Cette nouvelle a été écrite pour le concours TBNN (Très Brèves Nouvelles Noires), printemps 2019, sur le thème "Entre la poire et le carnage"

mardi 2 avril 2019

Dépouillement

Volba prezidenta 2018-01-27, sčítání hlasů (3973)J’ai reçu une lettre de la mairie. Je n’en attendais pas. Je n’ai effectué aucune démarche administrative. Elle porte le cachet du service de l’état-civil. Qu’est-ce qu’ils me veulent ? Je sais que je dois renouveler mon passeport à la fin de l’année, peut-être qu’on me sollicite pour ca.

“Monsieur Badino Tuzzi (c’est moi !), vous avez été tiré au sort sur les listes électorales pour faire partie des scrutateurs de votre bureau de vote, lors des prochaines élections. Veuillez trouver ci-joint un coupon-réponse à nous retourner au plus vite pour nous confirmer si vous acceptez ou non d’assumer cette fonction. Le vote et la participation aux opérations électorales sont des processus démocratiques garants de patati patata etc.”

Quel hasard ! C’est vrai que ça m’intéresse, les élections. Je me disais même que, dans quelques années, quand je serai à la retraite, je pourrais peut-être faire quelque chose, militer dans un parti, pourquoi pas être candidat, et si j’étais élu, alors là !... C’est vrai que je peux m’impliquer pour changer les choses, dépoussiérer ce système, proposer du nouveau, remplacer tous ces vieux politiciens corrompus... Est-ce que quelqu’un l’aurait su, pour me proposer ainsi de mettre le pied à l’étrier ? J’ai bien posté sur les réseaux sociaux quelques réflexions bien senties sur la politique de ce pays, mais de là à y déceler déjà un grand serviteur de la nation, je n’ose y croire. D’ailleurs, ils parlent bien de tirage au sort ; ils ne mentiraient tout de même pas à ce point.

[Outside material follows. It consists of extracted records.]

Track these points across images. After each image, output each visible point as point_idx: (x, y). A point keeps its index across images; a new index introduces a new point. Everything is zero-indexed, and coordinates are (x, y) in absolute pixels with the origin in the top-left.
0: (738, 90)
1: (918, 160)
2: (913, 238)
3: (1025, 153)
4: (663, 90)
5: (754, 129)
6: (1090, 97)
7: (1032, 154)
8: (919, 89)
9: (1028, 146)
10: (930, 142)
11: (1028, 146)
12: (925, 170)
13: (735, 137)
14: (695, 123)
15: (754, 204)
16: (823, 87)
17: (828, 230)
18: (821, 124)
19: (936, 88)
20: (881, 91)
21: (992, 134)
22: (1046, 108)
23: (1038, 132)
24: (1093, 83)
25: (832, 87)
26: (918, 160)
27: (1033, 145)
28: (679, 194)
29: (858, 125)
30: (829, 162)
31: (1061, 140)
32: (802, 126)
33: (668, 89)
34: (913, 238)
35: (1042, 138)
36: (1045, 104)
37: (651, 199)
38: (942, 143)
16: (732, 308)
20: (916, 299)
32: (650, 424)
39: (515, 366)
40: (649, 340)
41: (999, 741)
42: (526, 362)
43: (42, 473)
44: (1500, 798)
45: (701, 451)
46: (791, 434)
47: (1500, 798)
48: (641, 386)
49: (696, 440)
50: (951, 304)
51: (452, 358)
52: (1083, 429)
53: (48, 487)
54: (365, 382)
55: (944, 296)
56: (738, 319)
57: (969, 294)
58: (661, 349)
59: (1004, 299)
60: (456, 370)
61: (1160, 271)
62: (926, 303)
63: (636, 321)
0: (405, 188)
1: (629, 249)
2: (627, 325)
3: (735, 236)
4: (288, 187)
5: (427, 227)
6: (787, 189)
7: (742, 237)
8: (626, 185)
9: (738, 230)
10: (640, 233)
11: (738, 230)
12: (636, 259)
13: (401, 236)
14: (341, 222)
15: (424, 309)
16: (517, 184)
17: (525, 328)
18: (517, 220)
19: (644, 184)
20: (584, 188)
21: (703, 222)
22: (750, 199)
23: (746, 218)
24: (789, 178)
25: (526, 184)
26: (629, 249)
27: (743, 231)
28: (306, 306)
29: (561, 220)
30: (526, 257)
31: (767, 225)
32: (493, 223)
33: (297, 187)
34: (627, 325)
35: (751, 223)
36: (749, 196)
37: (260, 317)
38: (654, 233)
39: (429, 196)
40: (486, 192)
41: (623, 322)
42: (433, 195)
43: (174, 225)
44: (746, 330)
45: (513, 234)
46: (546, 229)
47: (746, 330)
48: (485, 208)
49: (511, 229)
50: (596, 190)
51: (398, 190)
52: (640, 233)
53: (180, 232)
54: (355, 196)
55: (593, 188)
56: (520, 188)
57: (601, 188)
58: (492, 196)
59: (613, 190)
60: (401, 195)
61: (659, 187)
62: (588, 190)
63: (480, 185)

Et si c’était un signe du destin ? Une façon de me dire : “Mais qu’est-ce que tu attends ? Tu as un rôle à jouer, une responsabilité à assumer. Reporter jusqu’à ce que tu aies du temps libre ? Jusqu’à la retraite ? Et ensuite, jusqu’à quand ? Ne cherche pas de prétextes pour te défiler ! Tu as une mission à accomplir, tu ne la repousseras pas éternellement. Pour te lancer dans la politique, c’est maintenant, sinon t’es un dégonflé.”

Très bien. Je ne suis pas un dégonflé. Je prends mon destin en main. Je coche la case “Oui” et je glisse le coupon dans l’enveloppe pré-affranchie pour la mairie. L’avenir est en marche.

Il n’a fallu que 48 heures avant que la mairie ne me téléphone. C’était dire l’importance de mon engagement. J’allais très bientôt être invité à une réunion d’information pour les nouveaux scrutateurs. Sa date n’était pas encore fixée, bien que les élections approchent à grands pas. On allait très vite me recontacter mais, d’ores et déjà, on me félicitait et on me remerciait pour mon engagement citoyen. Je raccrochai avec un sourire satisfait.

Deux ou trois jours ont passé. Je ne manquais pas de raconter autour de moi comment on m’avait choisi pour participer à la vie politique de ce pays, certes modestement dans un premier temps, mais aucun grand destin ne s’est bâti ex nihilo. J’affirmais donc haut et fort que quiconque prétend présider aux destinées du pays devrait lui-même en avoir expérimenté tous les rouages, du plus humble au plus glorieux. Moi, je ne suis pas né avec une cuillère en argent dans la bouche, et ça ne donne que davantage de valeur à mon engagement.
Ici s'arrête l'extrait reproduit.